- Problemas a resolver
a) Repite sin cambios el fragmento del texto sobre los sistemas de salud que comienza con "En tercer lugar, dejó" y continúa hasta "carentes de ella.".
b) Prosigue el texto sobre los sistemas de salud a partir de su última oración.

- Texto dado

■ ■ ■ ■ ■ ■ ■

En segundo lugar, se evidenció la ineficiencia de los sistemas de salud nacional y locales, que si en verdad funcionaran como un sistema tendrían mayor coordinación y comunicación entre las instancias que los constituyen y también con las instituciones de investigación del país. Esa coordinación no se dio. Los datos para México indican que fue el país con el índice más alto de mortalidad de infectados, pero aún no se explican las causas.
En tercer lugar, dejó entrever el miedo colectivo generado por el mal manejo de la información, que fluyó de actores con una deficiente cultura científica a receptores en su mayoría carentes de ella.

■ ■ ■ ■ ■ ■ ■

(Registros del conjunto de datos)
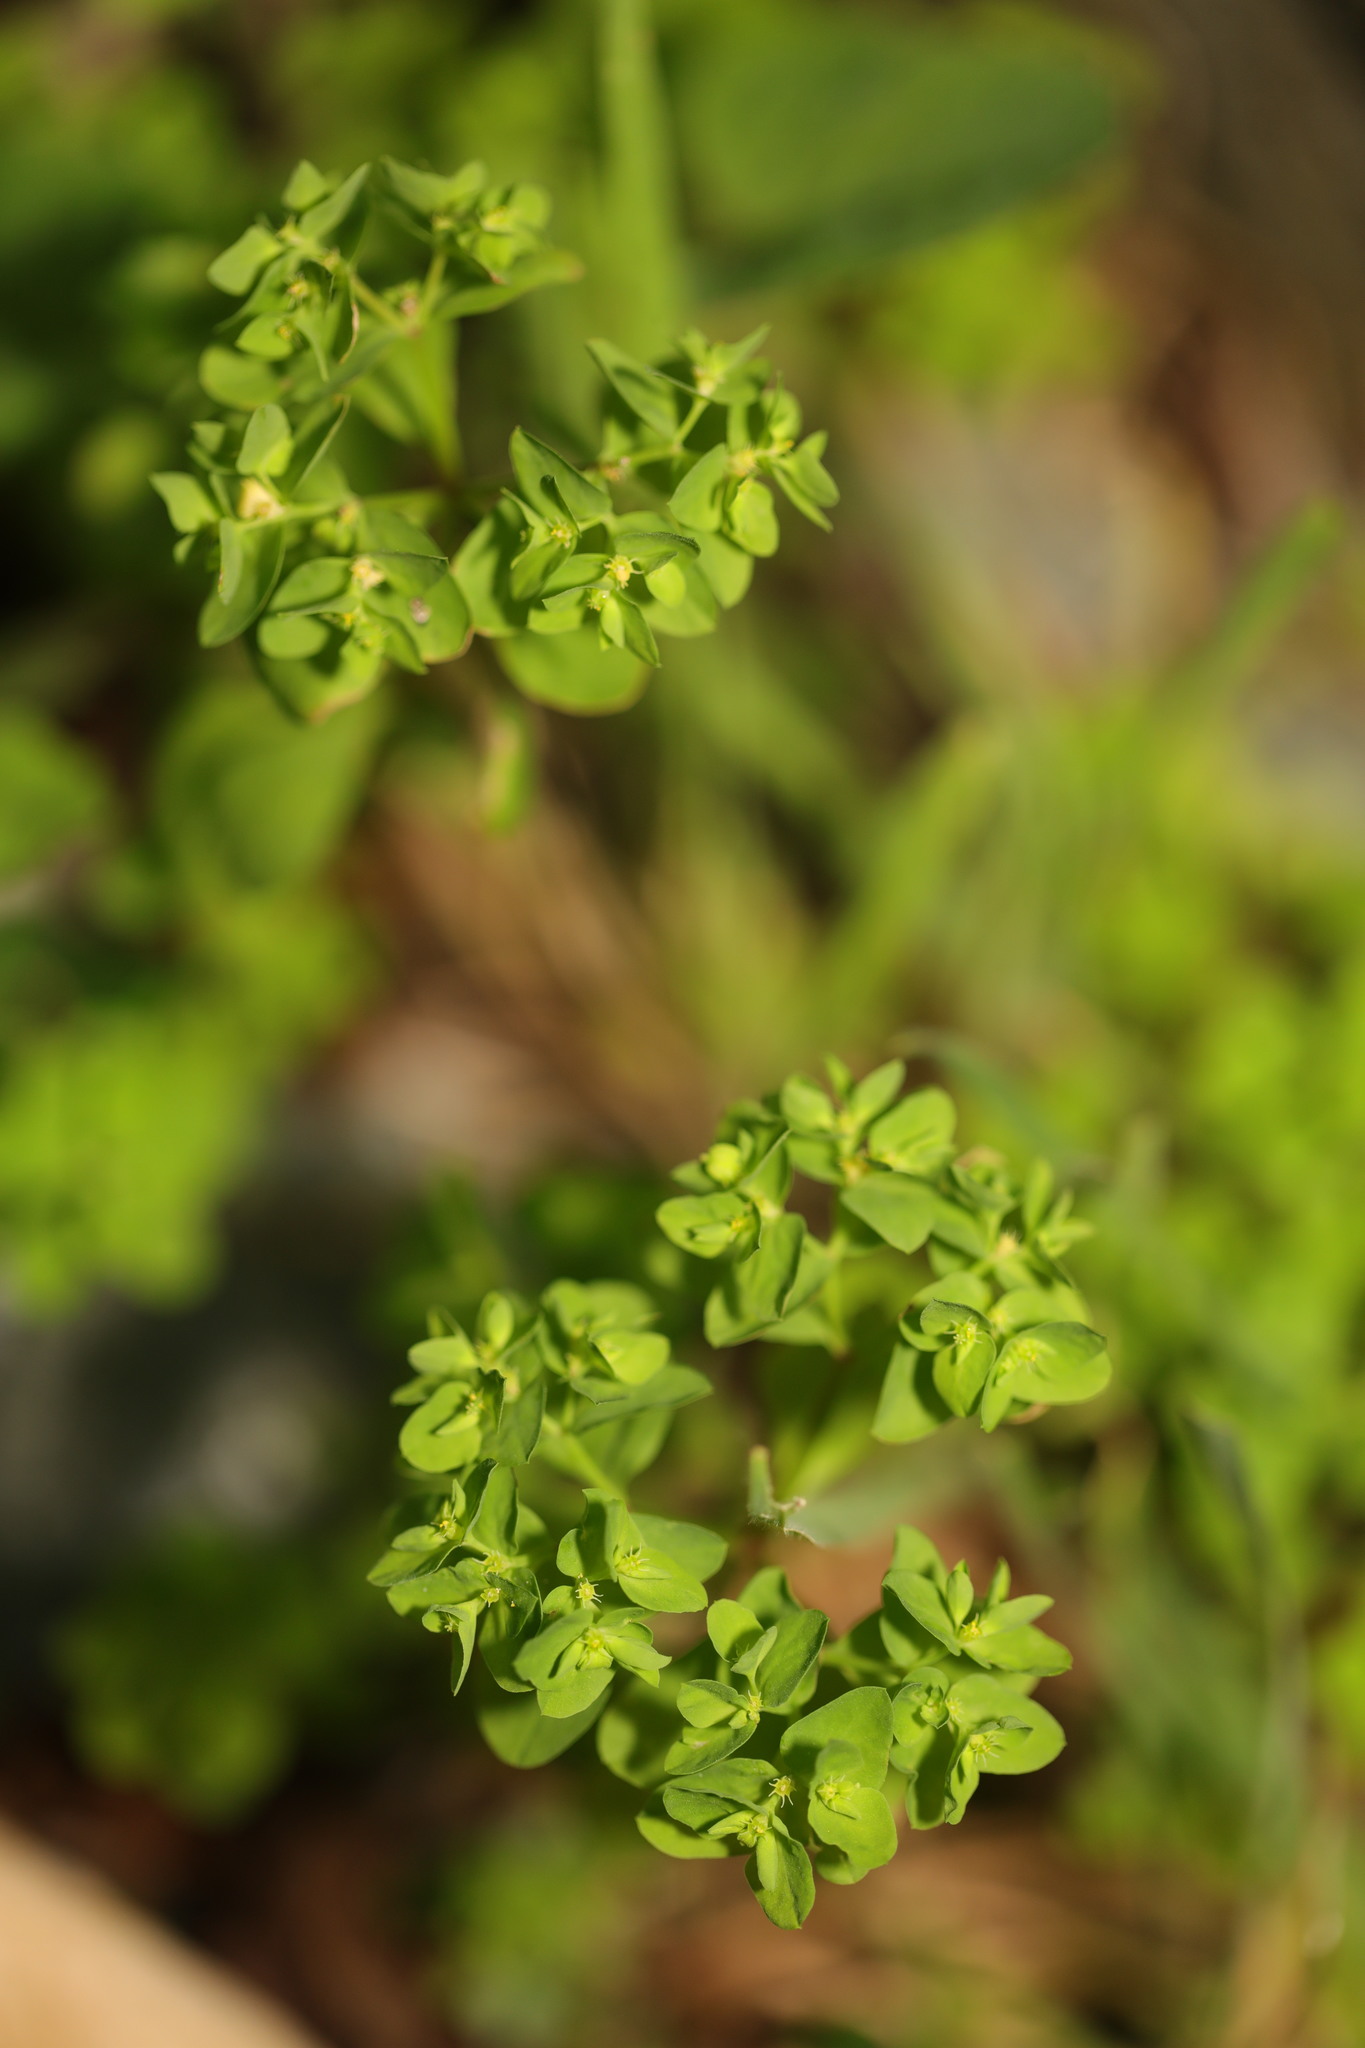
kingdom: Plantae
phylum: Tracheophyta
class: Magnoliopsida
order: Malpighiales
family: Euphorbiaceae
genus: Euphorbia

■ ■ ■ ■ ■ ■ ■

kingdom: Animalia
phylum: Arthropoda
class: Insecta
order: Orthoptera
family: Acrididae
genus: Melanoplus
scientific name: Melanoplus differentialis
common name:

■ ■ ■ ■ ■ ■ ■

- Respuestas por punto
a)
En tercer lugar, dejó entrever el miedo colectivo generado por el mal manejo de la información, que fluyó de actores con una deficiente cultura científica a receptores en su mayoría carentes de ella.

b)
Por otro lado, la influenza dejó en evidencia el atraso de nuestro país y la magnitud de nuestra dependencia con el extranjero en cuestiones de ciencia y tecnología, en particular en lo que se refiere a la producción de medicamentos y vacunas, así como en la capacidad de identificación del tipo de virus que estaba provocando la epidemia (por cierto, con un poco de coordinación y de apoyo a los grupos especializados, hoy ya es posible en México identificarlos, se tiene la preparación y la tecnología para hacerlo en poco tiempo).
Esta vez fue como un ensayo, tuvimos suerte, pero tenemos que estar preparados para la siguiente, es posible que como ha ocurrido en la historia de las epidemias de influenza (en especial la terrible de 1918) el virus pueda retornar con igual o mayor letalidad. No olvidemos que en la temporada de invierno se presentan casos de influenza provocados por diversos virus, los llamados estacionales, que acompañados de una variante de AH1N1 u otro, podrían generar nuevamente una epidemia. Necesitamos tener dosis suficientes de antivirales (hay que apoyar a quienes los están produciendo en México como es el caso del Instituto de Biotecnología de la UNAM, además de adquirir los que hagan falta) y lo mismo con las vacunas. No podemos darnos el lujo de equivocarnos, pues se trata de vidas humanas.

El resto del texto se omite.